As for the bounty, Shearer has known for four years that it would be removed.

This was because the Act came down in 1986 and contained a sunset clause. The company knew but it worked and budgeted for it to come off in June 1990 not 12 April 1989. Now, after negotiations, the bounty will remain until 10 June 1989. I believe that the Adelaide Advertiser gave a very cynical view of the whole show. As I mentioned briefly, a fall out occurred. It concerned Shearer. Things were brought to a head. Under this amended Bill the bounty, as I understand it, is to continue to 10 June 1989. Manufacturers will have to apply for their bounty by 10 July of the same year, that is this year. Three hundred jobs have been saved and Shearers is without compulsory unionism, at least for the present.

That means that the bounty on cultivation gear would have had only 12 months to go after 15 June. I consider that the Government, for what it will save, could have let it go to the dates set by the sunset clause. The Government could have let that subsidy continue until 30 June 1990 and would have recouped the cost many times over in the increased production which would have been gained by the new machinery which would have been available and which was so badly needed on the farms. Honourable senators should bear in mind what I have already told them: very little retooling and replacement of machinery by investment in new machinery was done in those three years. Once again the Government has regard to all except primary industry when it comes to cost cutting measures and it will probably never change.

In conclusion, I reiterate my disappointment at the decision of this Government to remove this bounty at such short notice when in fact the legislation was already due to run out on 30 June 1990. In such times of economic restraint I believe that the load should be shared around to all the sectors of the voting public and not only to the ones of our persuasion or to the ones with little voting strength, that is, the rural areas. This is the section of the population, as I have said many times in this chamber, that accounts for 85 per cent of Australia's export income. That figure will be rising with a downward pressure on manufacturing exports. This section of the population has only 10 per cent of Australia's voting strength.

Bearing in mind Australia's total export and import deficit, I thought that the Government would have kept any incentive for Australian manufacturers in place, for the time being anyhow. What are the alternatives? John Shearer is an Australian manufacturer making machinery that is suited to Australia, not a multinational manufacturing in Australia. We have had many multinationals manufacturing in Australia, such as New Holland, Massey Ferguson and a few others. Australia is only a minor cog in the whole system for them. When the multinationals withdrew from manufacturing in Australia and exported their farm machinery to this country from overseas, this was of no great concern to us, especially in relation to cultivation gear, because, as I have always maintained, their gear does not stand up to Australian conditions. John Shearer is probably the only real Australian manufacturer left, but the accent should be on keeping such companies manufacturing in Australia.
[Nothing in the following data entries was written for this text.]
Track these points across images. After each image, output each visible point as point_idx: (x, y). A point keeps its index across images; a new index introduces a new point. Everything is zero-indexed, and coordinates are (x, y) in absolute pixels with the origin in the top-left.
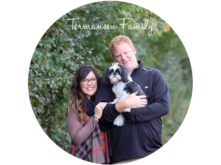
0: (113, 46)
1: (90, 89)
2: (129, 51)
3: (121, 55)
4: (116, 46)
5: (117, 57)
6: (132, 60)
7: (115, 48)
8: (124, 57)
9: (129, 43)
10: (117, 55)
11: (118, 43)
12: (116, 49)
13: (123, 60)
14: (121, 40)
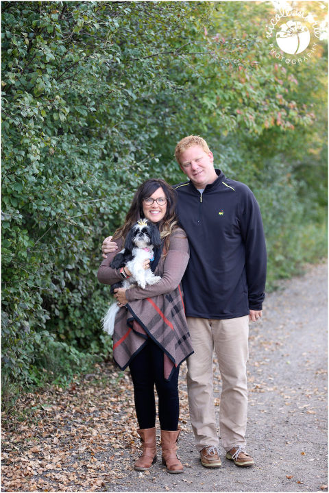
0: (179, 151)
1: (154, 212)
2: (202, 158)
3: (190, 163)
4: (183, 149)
5: (186, 166)
6: (206, 170)
7: (182, 153)
8: (195, 166)
9: (203, 146)
10: (185, 162)
11: (186, 146)
12: (184, 155)
13: (194, 171)
14: (190, 142)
I believe that there is a vast difference between how an Australian manufacturer should be treated and how a multinational manufacturer in Australia should be treated. The only alternative for Australian manufacturers-I have used John Shearer as an example-is to go overseas, manufacture under contract and export back into Australia. They would be away from compulsory trade unionism and disruptions. They would be taking detailed drawings and specialised jigs to manufacture in various parts of the world under contract and would then export back at a lower cost than they pay in Australia at present. No special personnel would be taken overseas, so the result would be a lessening of the demand for personnel of specialised machinery in Australia. Hence, their future is not so great.

I will not delay the Senate any longer. I will be supporting the amendments moved during the second reading debate by my colleague, Senator MacGibbon, and will support any amendments moved by the Opposition in the committee stage.